A COUNCIL will have to pay costs to a woman who took it to a planning appeal and lost.
Monmouthshire County Council had refused Shannon Connolly planning permission for a block of eight stables, a menage (riding area), and a barn to be used as an outbuilding, as well as the proposed access to the planned equestrian site north west of Holly Lodge at Five Lane North, Caerwent.
The controversial application was refused in July last year and had prompted a petition from local residents and an objection from Caerwent Community Council, which said some “supportive comments for the application are not local” and had agreed it should support its “local community” in opposing it.
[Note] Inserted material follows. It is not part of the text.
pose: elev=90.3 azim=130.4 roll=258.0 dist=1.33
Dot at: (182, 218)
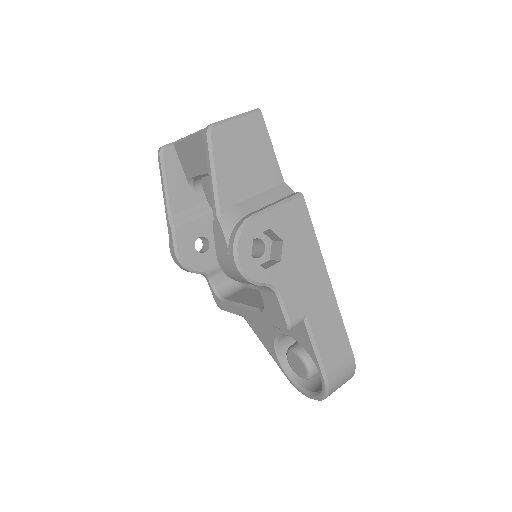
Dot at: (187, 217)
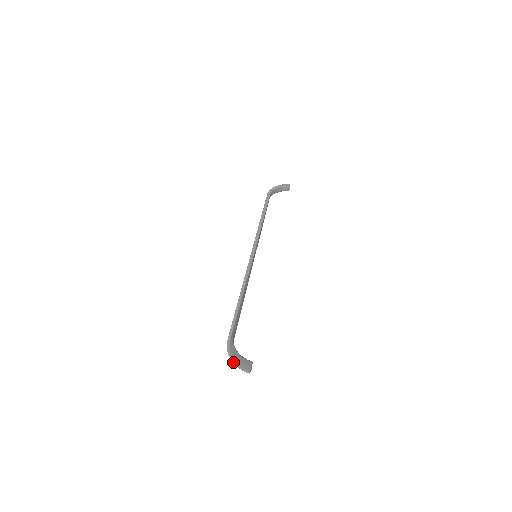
But though Ms Connolly’s appeal against the county council’s decision was dismissed by independent inspector Richard Jenkins, he did find the authority should have to pay her costs related to an enforcement notice it issued her over alleged unauthorised sheds, outbuildings, mobile homes and freight containers at the same site.
Mr Jenkins found the enforcement notice issued by the council contained “multiple defects” and the requirements it expected of Ms Connolly “went well beyond the matters constituting the alleged breach of planning control”.
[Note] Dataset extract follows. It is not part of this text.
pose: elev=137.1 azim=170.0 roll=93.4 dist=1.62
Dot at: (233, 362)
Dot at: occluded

As a result he ruled the council has demonstrated “unreasonable behaviour resulting in unnecessary expense” and he could therefore award full costs to Ms Connolly.
She will now have to submit details of the costs to Monmouthshire council with a view to reaching an agreement over the amount of taxpayers’ money it must hand over to her for its errors.
If the council and Ms Connolly cannot agree on an amount then, Mr Jenkins said, “an application for a detailed assessment by the senior courts office should be considered”.
Due to the inspector raising concerns about the enforcement notice it has been withdrawn by the council.
However Ms Connolly didn’t succeed in her application for cost related to the appeal against the refusal of planning permission as no “unnecessary expense” was incurred.
That appeal failed as Ms Connolly had only submitted “sketches” rather than detailed plans for the building and development she was proposing.
The council had verified her application but when it came to making a decision rejected it stating the plans were “insufficient in terms of detail, clarity and accuracy” and it couldn’t therefore make a recommendation they be approved, a decision the inspector upheld.